After the anthrax cleanup, they find a workplace that smelled, well, "new,'' with exhausted fax machines and stale cups of coffee.
©Los Angeles Times
January 23, 2002
WASHINGTON -- When Dianne Feinstein's staff walked back into their third-floor suite Tuesday morning, it was as though time had stood still. The calendars were turned to Oct. 17, the day the California Democrat and 49 of her colleagues were evacuated from the Hart Senate Office Building in the throes of an anthrax attack.
The fax machine had spent weeks spitting out a mountain of missives that no one was there to read, finally sputtering to a stop when the paper ran out. A wooden wall of shoebox-sized slots was stuffed with correspondence three months old. Five hundred fifty e-mails had amassed in one staffer's computer. Most of the plants were dead.

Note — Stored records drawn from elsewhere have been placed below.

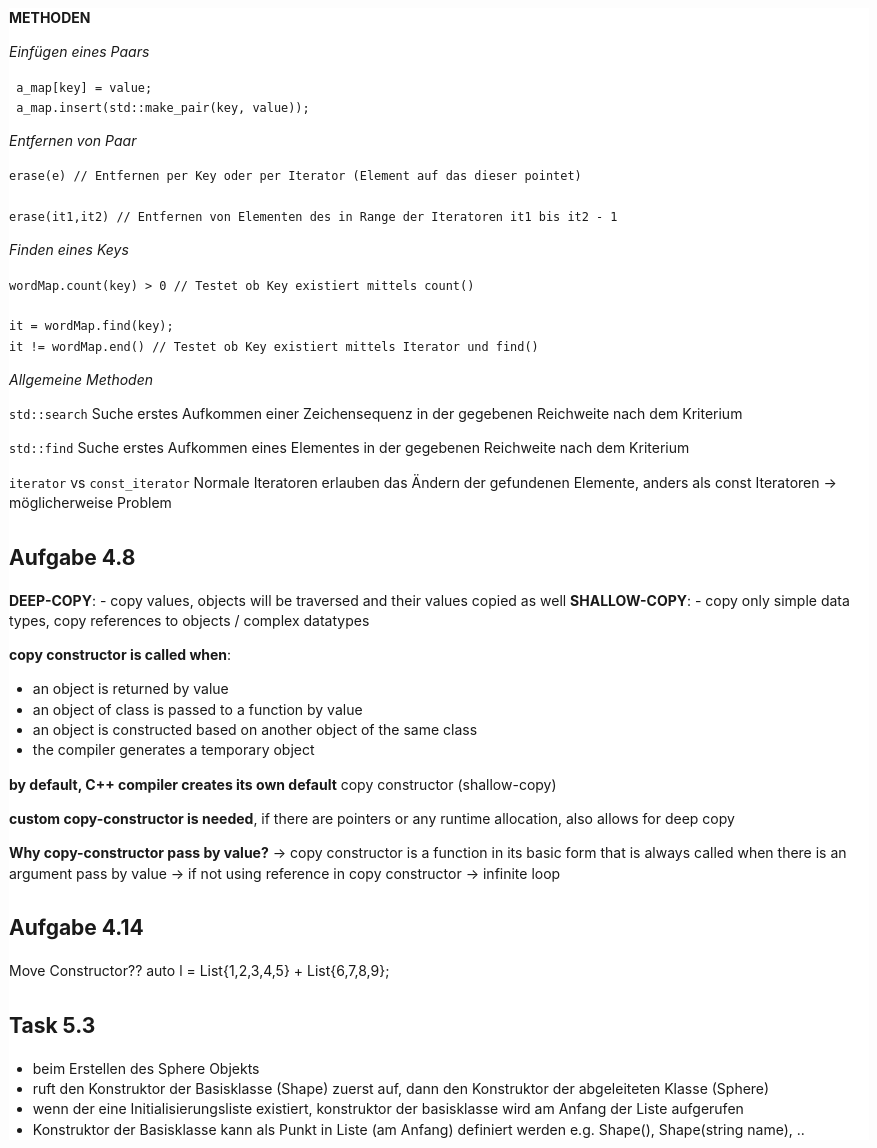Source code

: **METHODEN**

*Einfügen eines Paars*

     a_map[key] = value;
     a_map.insert(std::make_pair(key, value));

*Entfernen von Paar*

    erase(e) // Entfernen per Key oder per Iterator (Element auf das dieser pointet)

    erase(it1,it2) // Entfernen von Elementen des in Range der Iteratoren it1 bis it2 - 1

*Finden eines Keys*

    wordMap.count(key) > 0 // Testet ob Key existiert mittels count()
    
    it = wordMap.find(key);
    it != wordMap.end() // Testet ob Key existiert mittels Iterator und find()

*Allgemeine Methoden*

`std::search` Suche erstes Aufkommen einer Zeichensequenz in der gegebenen Reichweite nach dem Kriterium

`std::find` Suche erstes Aufkommen eines Elementes in der gegebenen Reichweite nach dem Kriterium

`iterator` vs `const_iterator` Normale Iteratoren erlauben das Ändern der gefundenen Elemente, anders als const Iteratoren -> möglicherweise Problem

## Aufgabe 4.8

**DEEP-COPY**: - copy values, objects will be traversed and their values copied as well
**SHALLOW-COPY**: - copy only simple data types, copy references to objects / complex datatypes

**copy constructor is called when**:
- an object is returned by value
- an object of class is passed to a function by value
- an object is constructed based on another object of the same class
- the compiler generates a temporary object

**by default, C++ compiler creates its own default** copy constructor (shallow-copy)

**custom copy-constructor is needed**, if there are pointers or any runtime allocation, also allows for deep copy        

**Why copy-constructor pass by value?** -> copy constructor is a function in its basic form
that is always called when there is an argument pass by value ->
if not using reference in copy constructor -> infinite loop

## Aufgabe 4.14

Move Constructor??
auto l = List<int>{1,2,3,4,5} + List<int>{6,7,8,9};

## Task 5.3

- beim Erstellen des Sphere Objekts
- ruft den Konstruktor der Basisklasse (Shape) zuerst auf, dann den Konstruktor der abgeleiteten Klasse (Sphere)
- wenn der eine Initialisierungsliste existiert, konstruktor der basisklasse wird am Anfang der Liste aufgerufen
- Konstruktor der Basisklasse kann als Punkt in Liste (am Anfang) definiert werden e.g. Shape(), Shape(string name), ..
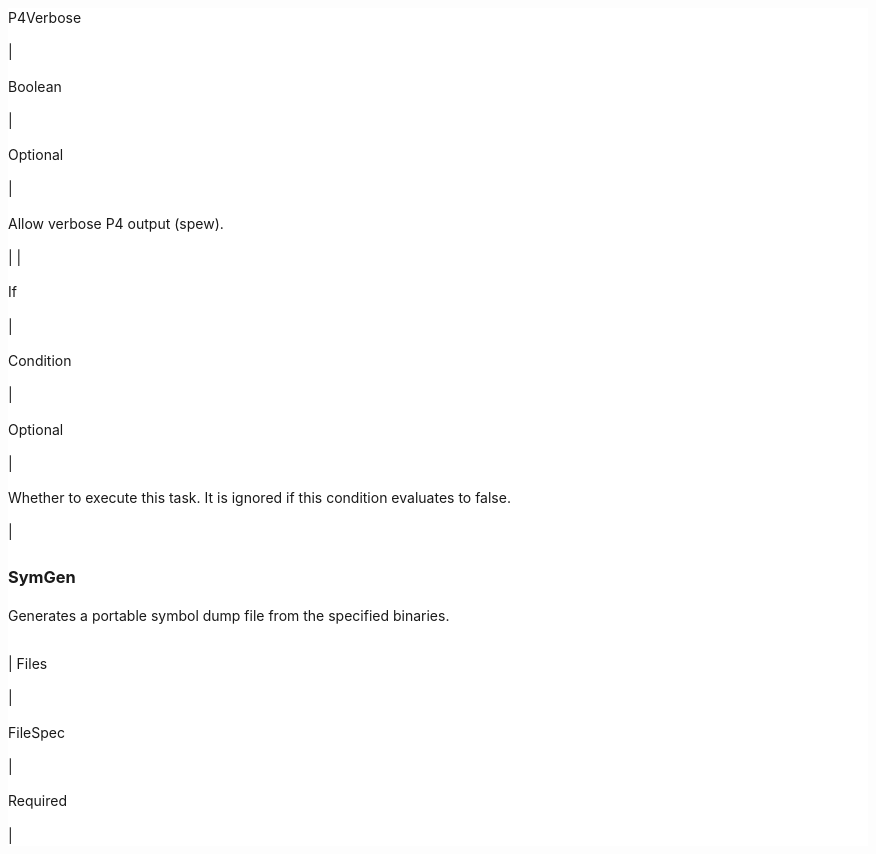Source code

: P4Verbose

 | 

Boolean

 | 

Optional

 | 

Allow verbose P4 output (spew).

 |
| 

If

 | 

Condition

 | 

Optional

 | 

Whether to execute this task. It is ignored if this condition evaluates to false.

 |

### SymGen

Generates a portable symbol dump file from the specified binaries.

|  |  |  |  |
| --- | --- | --- | --- |
| 
Files

 | 

FileSpec

 | 

Required

 | 
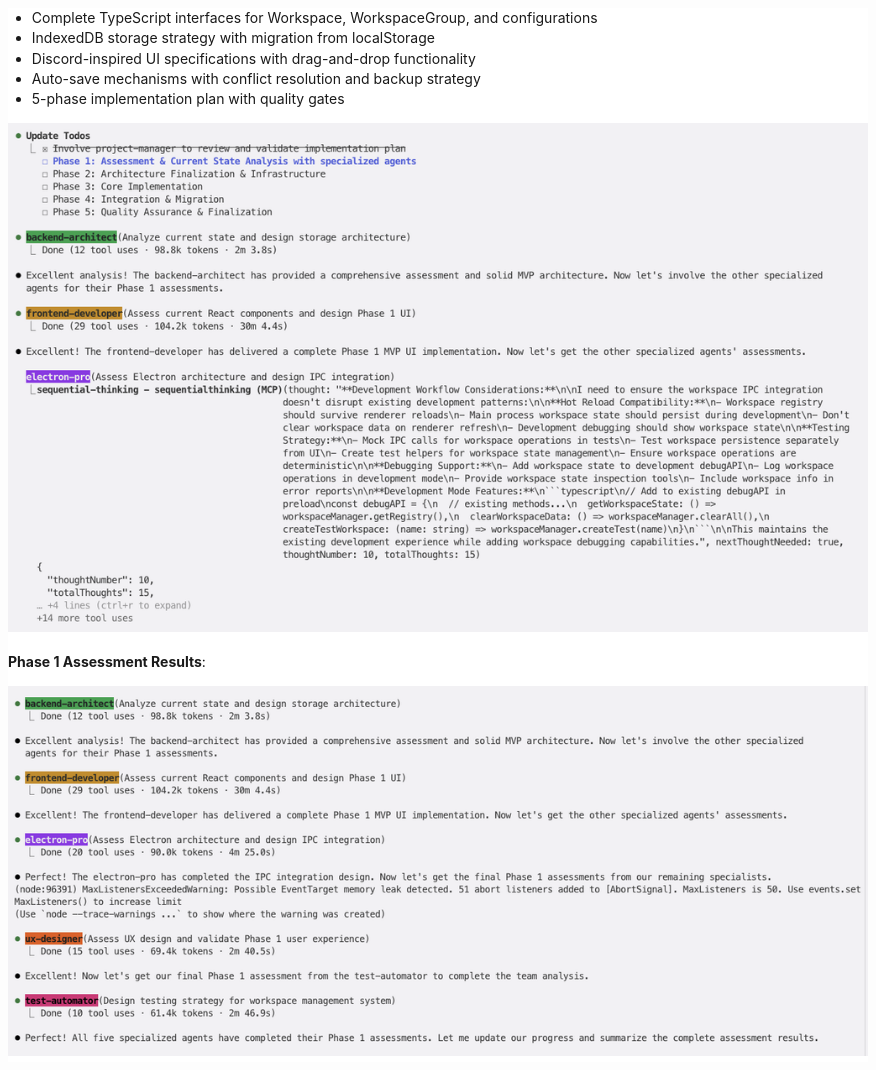 - Complete TypeScript interfaces for Workspace, WorkspaceGroup, and configurations
- IndexedDB storage strategy with migration from localStorage
- Discord-inspired UI specifications with drag-and-drop functionality
- Auto-save mechanisms with conflict resolution and backup strategy
- 5-phase implementation plan with quality gates

![Phase 1 Working](_images/example-2-pharse-1-working.png)

**Phase 1 Assessment Results**:

![Phase 1 Complete](_images/example-2-pharse-1-complete.png)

"The only thing that kept moving was the clocks," said Jim Hock, Feinstein's press secretary. He studied a curious residue on a piece of paper that sat on a desk during the cleanup, which was ordered after a letter laced with anthrax was opened in the office of Senate Majority Leader Tom Daschle, D-S.D.
Tuesday's return marked a passage for Washington as the million-square-foot complex reopened for business.
When the doors closed that October day, no one imagined it would be for so long. Thirteen Senate offices were ultimately deemed contaminated in an attack that sent deadly spores through the U.S. mail, killing five people across the East.
Left behind in the rush to get out were senators' briefcases, computer files, personal checkbooks and half-empty cups of coffee. The Washington work force that serves half the U.S. Senate was abruptly displaced, flung all over the Capitol complex. Republicans lent space to Democrats, and vice versa. Workers made do with borrowed computers and not enough phones.
"Wooo-hoooo!" rejoiced Michele Hall, communications director for Sen. Tom Harkin, D-Iowa, as she walked back in, a trolley of boxes, files and a roll of wrapping paper in tow. "I cannot put into words how good it is to be back. It feels like going into the dorms after summer vacation -- except it smells a lot like a swimming pool."
The smell was unmistakably abnormal and people sniffed the air as they cleared the security X-ray machines, endeavoring to describe it.
"It smells like bleach," said one.
"Like a new plastic toy."
"It's that new car smell."
It might have been the remains of the chlorine dioxide gas used to decontaminate the place, or maybe the thorough scrubbing delivered this weekend by work crews trying to restore a building weeks in hibernation. Whatever it was, it was giving some people a headache and others a sore throat, and some aides said they were less concerned about the anthrax than the stuff used to kill it.